Die Abteilungen Stadtmitte, Belsen und Öschingen waren mit 64 Mann im Einsatz. Sie halfen an 19 Stellen – Keller waren vollgelaufen, außerdem drohten an den Bacheinläufen in Belsen überall Überschwemmungen.
Am Buchbach verkantete sich ein großes Stück Holz, das mit dem Bagger entfernt werden musste. Sonst wäre der Bach wohl über sein Ufer getreten. Das Wasser spülte außerdem einen Teil der Verbindungsstraße von Öschingen nach Gomaringen weg, die Straße wurde gesperrt.

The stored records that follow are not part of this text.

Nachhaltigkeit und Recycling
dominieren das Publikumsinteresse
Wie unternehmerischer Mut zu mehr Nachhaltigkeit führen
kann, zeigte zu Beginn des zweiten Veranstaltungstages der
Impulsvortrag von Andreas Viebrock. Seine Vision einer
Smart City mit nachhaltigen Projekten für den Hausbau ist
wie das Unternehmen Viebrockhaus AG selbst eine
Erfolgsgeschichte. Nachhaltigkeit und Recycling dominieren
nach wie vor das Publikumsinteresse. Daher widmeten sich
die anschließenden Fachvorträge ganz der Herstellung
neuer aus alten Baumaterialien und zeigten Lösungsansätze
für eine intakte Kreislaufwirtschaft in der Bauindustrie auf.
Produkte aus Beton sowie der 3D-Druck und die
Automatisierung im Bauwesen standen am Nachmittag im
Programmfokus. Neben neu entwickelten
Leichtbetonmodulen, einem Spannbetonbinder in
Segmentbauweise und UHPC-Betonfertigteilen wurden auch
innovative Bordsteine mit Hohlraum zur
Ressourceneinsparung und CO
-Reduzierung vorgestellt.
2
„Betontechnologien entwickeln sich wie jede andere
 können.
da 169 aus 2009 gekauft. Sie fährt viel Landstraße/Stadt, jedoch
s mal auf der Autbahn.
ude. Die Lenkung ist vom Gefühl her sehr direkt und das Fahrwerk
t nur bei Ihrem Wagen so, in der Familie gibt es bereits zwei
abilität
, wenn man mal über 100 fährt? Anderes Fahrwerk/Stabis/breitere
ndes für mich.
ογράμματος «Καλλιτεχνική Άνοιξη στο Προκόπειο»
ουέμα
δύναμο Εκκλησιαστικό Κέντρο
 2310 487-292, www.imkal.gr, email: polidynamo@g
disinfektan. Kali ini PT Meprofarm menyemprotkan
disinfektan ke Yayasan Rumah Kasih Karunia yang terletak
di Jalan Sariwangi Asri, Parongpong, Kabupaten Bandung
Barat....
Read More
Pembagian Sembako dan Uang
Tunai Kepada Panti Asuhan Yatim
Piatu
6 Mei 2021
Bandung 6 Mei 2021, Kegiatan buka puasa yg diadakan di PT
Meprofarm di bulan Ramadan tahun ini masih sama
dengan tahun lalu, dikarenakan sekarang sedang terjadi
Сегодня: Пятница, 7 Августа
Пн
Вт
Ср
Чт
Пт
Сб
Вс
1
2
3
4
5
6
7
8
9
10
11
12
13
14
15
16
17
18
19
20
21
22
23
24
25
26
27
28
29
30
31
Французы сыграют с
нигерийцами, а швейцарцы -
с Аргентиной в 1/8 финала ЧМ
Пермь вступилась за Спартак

Auch an der Starzel blieb die große Flut diesmal aus. Gegen 14.30 Uhr war die B32 bei Schlatt von Hagel überflutet, die Feuerwehr musste die Strecke sperren und frei legen. Die Hechinger Wehr rückte auch in Boll, Stetten und Beuren aus, überall waren Keller vollgelaufen und Bäche über die Ufer getreten.
Die meiste Arbeit gab es in Boll. Dort war die Dorfmitte geflutet und verschmutzt, berichtet Kommandant und Einsatzleiter Dieter Strobel. Er schränkt ein: „Das war nichts Großflächiges.“ Gegen 16.30 Uhr fielen die Pegel wieder. Strobel gab Entwarnung – „wenn heute Nacht nichts mehr kommt“.